▶ _Goal of the exercise_
Format the text read from every one of the records below as a JSON list of strings, one string per line, with blank lines left out. Leave the pictures out of the answer.
[Opening Input for this task section]
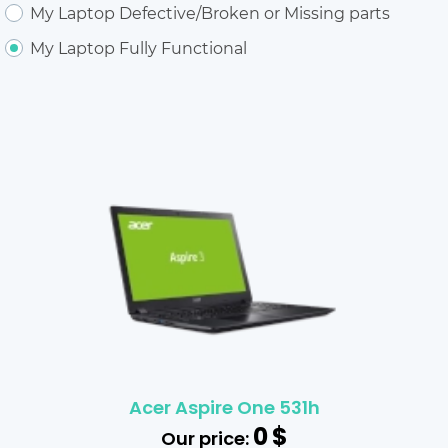
My Laptop Defective/Broken or Missing parts
My Laptop Fully Functional
Acer Aspire One 531h
0
$
Our price:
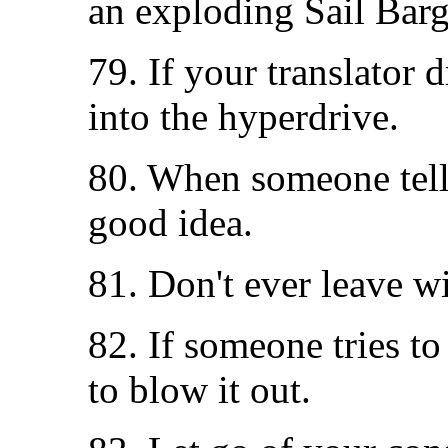
an exploding Sail Barg
79. If your translator 
into the hyperdrive.
80. When someone tells 
good idea.
81. Don't ever leave w
82. If someone tries to
to blow it out.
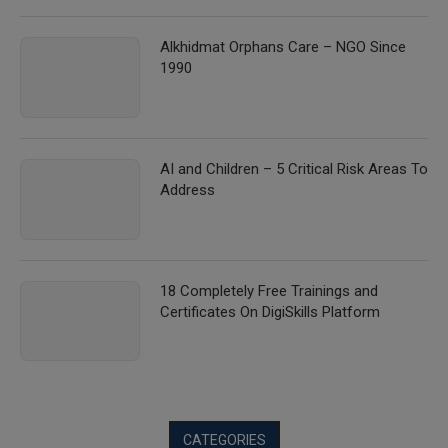
Alkhidmat Orphans Care – NGO Since
1990
AI and Children – 5 Critical Risk Areas To
Address
18 Completely Free Trainings and
Certificates On DigiSkills Platform
CATEGORIES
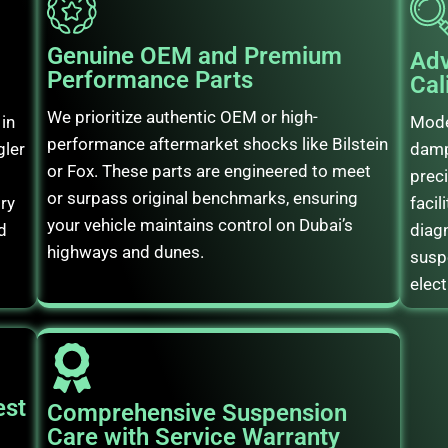
Genuine OEM and Premium
Adv
Performance Parts
Cal
We prioritize authentic OEM or high-
in
Mode
performance aftermarket shocks like Bilstein
gler
damp
or Fox. These parts are engineered to meet
preci
or surpass original benchmarks, ensuring
ory
facil
your vehicle maintains control on Dubai’s
d
diag
highways and dunes.
susp
elect
est
Comprehensive Suspension
Care with Service Warranty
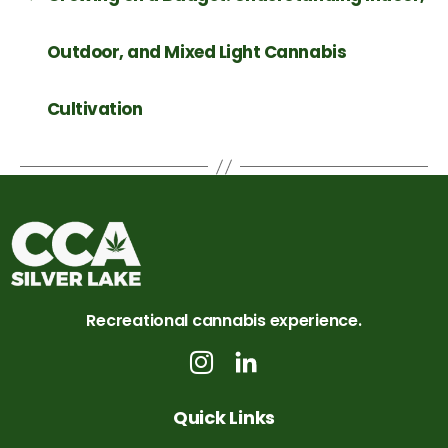
Outdoor, and Mixed Light Cannabis
Cultivation
Recreational cannabis experience.
Quick Links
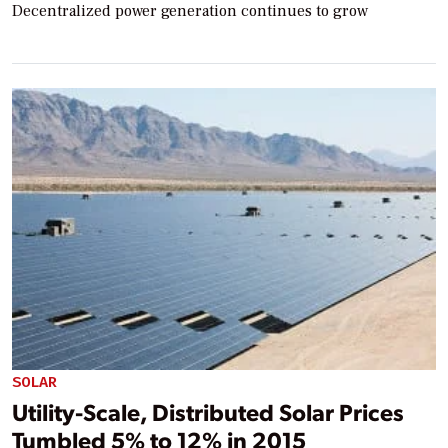
Decentralized power generation continues to grow
SOLAR
Utility-Scale, Distributed Solar Prices
Tumbled 5% to 12% in 2015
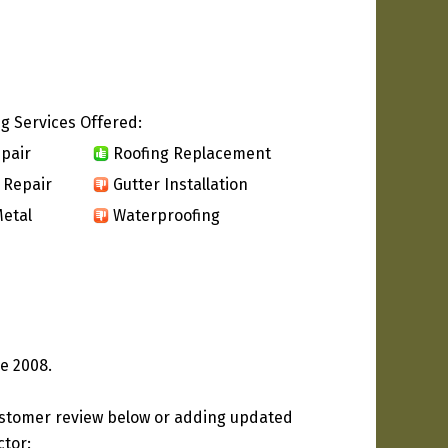
g Services Offered:
pair
Roofing Replacement
 Repair
Gutter Installation
etal
Waterproofing
ce 2008.
ustomer review below or adding updated
ctor:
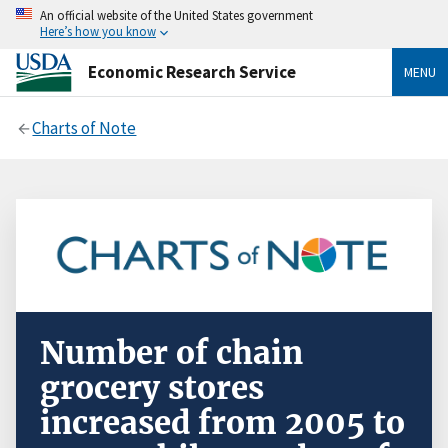
An official website of the United States government
Here’s how you know
Economic Research Service
MENU
Charts of Note
Number of chain
grocery stores
increased from 2005 to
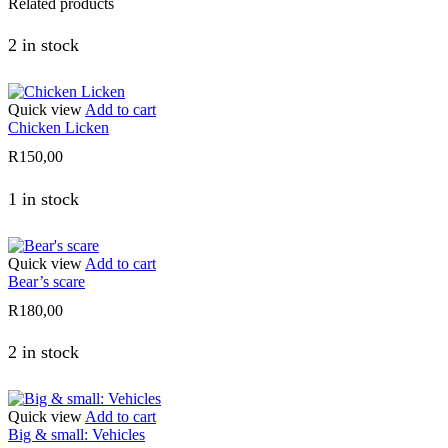
Related products
2 in stock
Quick view
Add to cart
Chicken Licken
R
150,00
1 in stock
Quick view
Add to cart
Bear’s scare
R
180,00
2 in stock
Quick view
Add to cart
Big & small: Vehicles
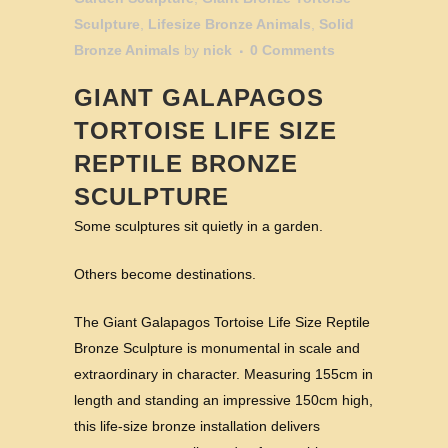
Sculpture
,
Lifesize Bronze Animals
,
Solid
Bronze Animals
by
nick
0 Comments
GIANT GALAPAGOS
TORTOISE LIFE SIZE
REPTILE BRONZE
SCULPTURE
Some sculptures sit quietly in a garden.
Others become destinations.
The Giant Galapagos Tortoise Life Size Reptile
Bronze Sculpture is monumental in scale and
extraordinary in character. Measuring 155cm in
length and standing an impressive 150cm high,
this life-size bronze installation delivers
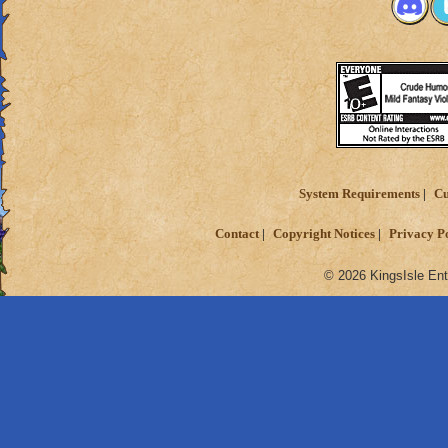
System Requirements
Cu
Contact
Copyright Notices
Privacy P
© 2026 KingsIsle Ent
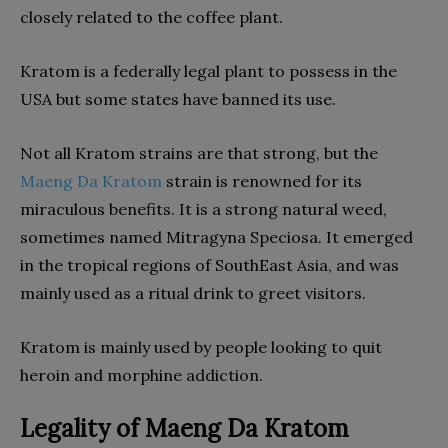
closely related to the coffee plant.
Kratom is a federally legal plant to possess in the
USA but some states have banned its use.
Not all Kratom strains are that strong, but the
Maeng Da Kratom
strain is renowned for its
miraculous benefits. It is a strong natural weed,
sometimes named Mitragyna Speciosa. It emerged
in the tropical regions of SouthEast Asia, and was
mainly used as a ritual drink to greet visitors.
Kratom is mainly used by people looking to quit
heroin and morphine addiction.
Legality of Maeng Da Kratom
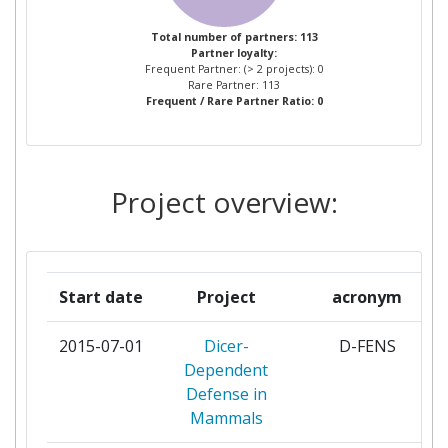
WAGENINGEN UNIVERSITY
2
Total number of partners: 113
Partner loyalty:
Frequent Partner: (> 2 projects): 0
AGROBIOINSTITUTE
1
Rare Partner: 113
Frequent / Rare Partner Ratio: 0
ASOCIACION CENTRO DE
1
INVESTIGACION COOPERATIVA EN
BIOMATERIALES
Project overview:
AUSTRIAN AGENCY FOR HEALTH
1
AND FOOD SAFETY
Start date
Project
acronym
BERNHARD NOCHT INSTITUT FUER
1
TROPENMEDIZIN
2015-07-01
Dicer-
D-FENS
Dependent
BIOMATH GESELLSCHAFT FUR
1
Defense in
ANGEWANDTEMATHEMATISCHE
Mammals
STATISTIK IN BIOLOGIE UND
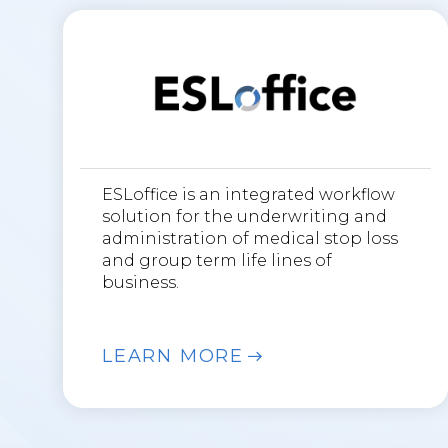
ESLoffice is an integrated workflow
solution for the underwriting and
administration of medical stop loss
and group term life lines of
business.
LEARN MORE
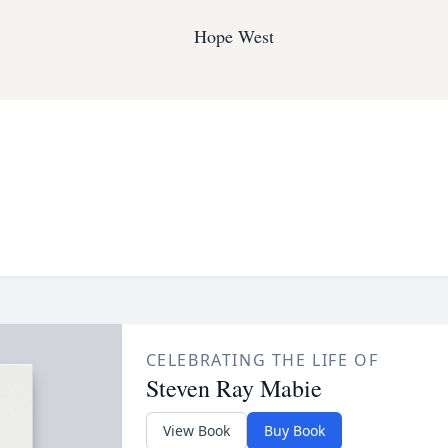
Hope West
CELEBRATING THE LIFE OF
Steven Ray Mabie
View Book
Buy Book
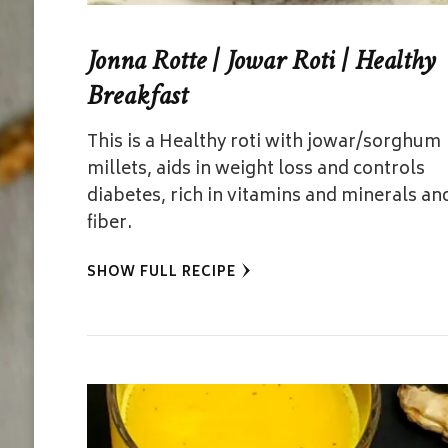
Jonna Rotte | Jowar Roti | Healthy
Breakfast
This is a Healthy roti with jowar/sorghum
millets, aids in weight loss and controls
diabetes, rich in vitamins and minerals an
fiber.
SHOW FULL RECIPE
[Closing Input for this task section]
▶ _Response box_
[
  "My Laptop Defective/Broken or Missing parts",
  "My Laptop Fully Functional",
  "Acer Aspire One 531h",
  "0",
  "$",
  "Our price:",
  "an exploding Sail Barg",
  "79. If your translator ",
  "into the hyperdrive.",
  "80. When someone tells ",
  "good idea.",
  "81. Don't ever leave w",
  "82. If someone tries to",
  "to blow it out.",
  "Alkhidmat Orphans Care – NGO Since",
  "1990",
  "AI and Children – 5 Critical Risk Areas To",
  "Address",
  "18 Completely Free Trainings and",
  "Certificates On DigiSkills Platform",
  "CATEGORIES",
  "Genuine OEM and Premium",
  "Adv",
  "Performance Parts",
  "Cal",
  "We prioritize authentic OEM or high-",
  "in",
  "Mode",
  "performance aftermarket shocks like Bilstein",
  "gler",
  "damp",
  "or Fox. These parts are engineered to meet",
  "preci",
  "or surpass original benchmarks, ensuring",
  "ory",
  "facil",
  "your vehicle maintains control on Dubai’s",
  "d",
  "diag",
  "highways and dunes.",
  "susp",
  "elect",
  "est",
  "Comprehensive Suspension",
  "Care with Service Warranty",
  "Outdoor, and Mixed Light Cannabis",
  "Cultivation",
  "Recreational cannabis experience.",
  "Quick Links",
  "Decentralized power generation continues to grow",
  "SOLAR",
  "Utility-Scale, Distributed Solar Prices",
  "Tumbled 5% to 12% in 2015",
  "g Services Offered:",
  "pair",
  "Roofing Replacement",
  " Repair",
  "Gutter Installation",
  "etal",
  "Waterproofing",
  "ce 2008.",
  "ustomer review below or adding updated",
  "ctor:",
  "An official website of the United States government",
  "Here’s how you know",
  "Economic Research Service",
  "MENU",
  "Charts of Note",
  "Number of chain",
  "grocery stores",
  "increased from 2005 to",
  "Related products",
  "2 in stock",
  "Quick view",
  "Add to cart",
  "Chicken Licken",
  "R",
  "150,00",
  "1 in stock",
  "Quick view",
  "Add to cart",
  "Bear’s scare",
  "R",
  "180,00",
  "2 in stock",
  "Quick view",
  "Add to cart",
  "Big & small: Vehicles",
  "Sculpture",
  ",",
  "Lifesize Bronze Animals",
  ",",
  "Solid",
  "Bronze Animals",
  "by",
  "nick",
  "0 Comments",
  "GIANT GALAPAGOS",
  "TORTOISE LIFE SIZE",
  "REPTILE BRONZE",
  "SCULPTURE",
  "Some sculptures sit quietly in a garden.",
  "Others become destinations.",
  "The Giant Galapagos Tortoise Life Size Reptile",
  "Bronze Sculpture is monumental in scale and",
  "extraordinary in character. Measuring 155cm in",
  "length and standing an impressive 150cm high,",
  "this life-size bronze installation delivers",
  "System Requirements",
  "Cu",
  "Contact",
  "Copyright Notices",
  "Privacy P",
  "© 2026 KingsIsle Ent",
  "closely related to the coffee plant.",
  "Kratom is a federally legal plant to possess in the",
  "USA but some states have banned its use.",
  "Not all Kratom strains are that strong, but the",
  "Maeng Da Kratom",
  "strain is renowned for its",
  "miraculous benefits. It is a strong natural weed,",
  "sometimes named Mitragyna Speciosa. It emerged",
  "in the tropical regions of SouthEast Asia, and was",
  "mainly used as a ritual drink to greet visitors.",
  "Kratom is mainly used by people looking to quit",
  "heroin and morphine addiction.",
  "Legality of Maeng Da Kratom",
  "WAGENINGEN UNIVERSITY",
  "2",
  "Total number of partners: 113",
  "Partner loyalty:",
  "Frequent Partner: (> 2 projects): 0",
  "AGROBIOINSTITUTE",
  "1",
  "Rare Partner: 113",
  "Frequent / Rare Partner Ratio: 0",
  "ASOCIACION CENTRO DE",
  "1",
  "INVESTIGACION COOPERATIVA EN",
  "BIOMATERIALES",
  "Project overview:",
  "AUSTRIAN AGENCY FOR HEALTH",
  "1",
  "AND FOOD SAFETY",
  "Start date",
  "Project",
  "acronym",
  "BERNHARD NOCHT INSTITUT FUER",
  "1",
  "TROPENMEDIZIN",
  "2015-07-01",
  "Dicer-",
  "D-FENS",
  "Dependent",
  "BIOMATH GESELLSCHAFT FUR",
  "1",
  "Defense in",
  "ANGEWANDTEMATHEMATISCHE",
  "Mammals",
  "STATISTIK IN BIOLOGIE UND",
  "ESLoffice is an integrated workflow",
  "solution for the underwriting and",
  "administration of medical stop loss",
  "and group term life lines of",
  "business.",
  "LEARN MORE",
  "Hope West",
  "CELEBRATING THE LIFE OF",
  "Steven Ray Mabie",
  "View Book",
  "Buy Book",
  "Jonna Rotte | Jowar Roti | Healthy",
  "Breakfast",
  "This is a Healthy roti with jowar/sorghum",
  "millets, aids in weight loss and controls",
  "diabetes, rich in vitamins and minerals an",
  "fiber.",
  "SHOW FULL RECIPE"
]